Наконец мы вышли к шоссе. Он перешел на другую сторону и зашагал по дорожке к спортклубу; я обождал немного, дал ему отойти подальше, а потом двинул следом. Но он уже исчез. Я туда, сюда — его и след простыл. Тут меня холодный пот прошиб. Я побежал прямо по дорожке, хоть и знал, что это зря: так далеко он уйти не мог.
А потом я вспомнил про спортклуб у Венецианской лестницы.
В клубе его не было. Не было и за кучей досок и на пустыре, где росли одуванчики и кипрей, и в реке он купаться не мог, потому что стоял отлив и там было воробью по колено. Старые лодчонки весело сновали по великолепной темно-вишневой грязи, накренясь, вихляя и подпрыгивая. Вот бы мне заиметь когда-нибудь собственную яхту. Стоял бы я у руля, небрежно заломив фуражку, в свитере, шелковом шарфе и безукоризненно отглаженных брюках, во рту — длиннющая трубка. Да еще, пожалуй, бороду отрастил бы.
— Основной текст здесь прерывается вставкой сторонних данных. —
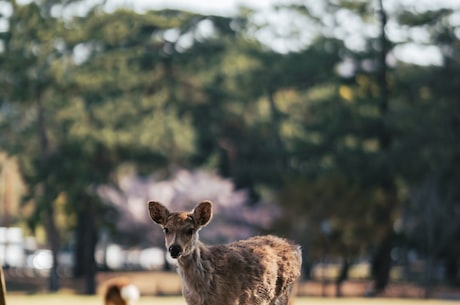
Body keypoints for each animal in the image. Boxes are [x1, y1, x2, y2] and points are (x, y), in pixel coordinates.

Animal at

А пока что я шел по пристани и придумывал, что бы такое соврать моей старухе, потому что, если сказать ей правду, она умрет, а не поверит.
Слыхали вы когда-нибудь, чтобы грязный берег реки вдруг заговорил?
— Эй, кореш, местечка ищешь?
Я подскочил как ужаленный. Потом стал и стою как дурак.
Попался! Попался с поличным! Этот сучий дрессировщик улиток еще у фабрики меня заметил. А потом он чуть со смеху не лопнул, глядя, как я бегаю по камням взад-вперед, высекая искры, вроде новичка-почтальона, который не знает ни одной улицы, а из вывесок может прочесть только «Мужской туалет» да еще, пожалуй, «Бар». Мне хотелось провалиться сквозь землю. Но я с независимым видом спустился по лесенке к реке.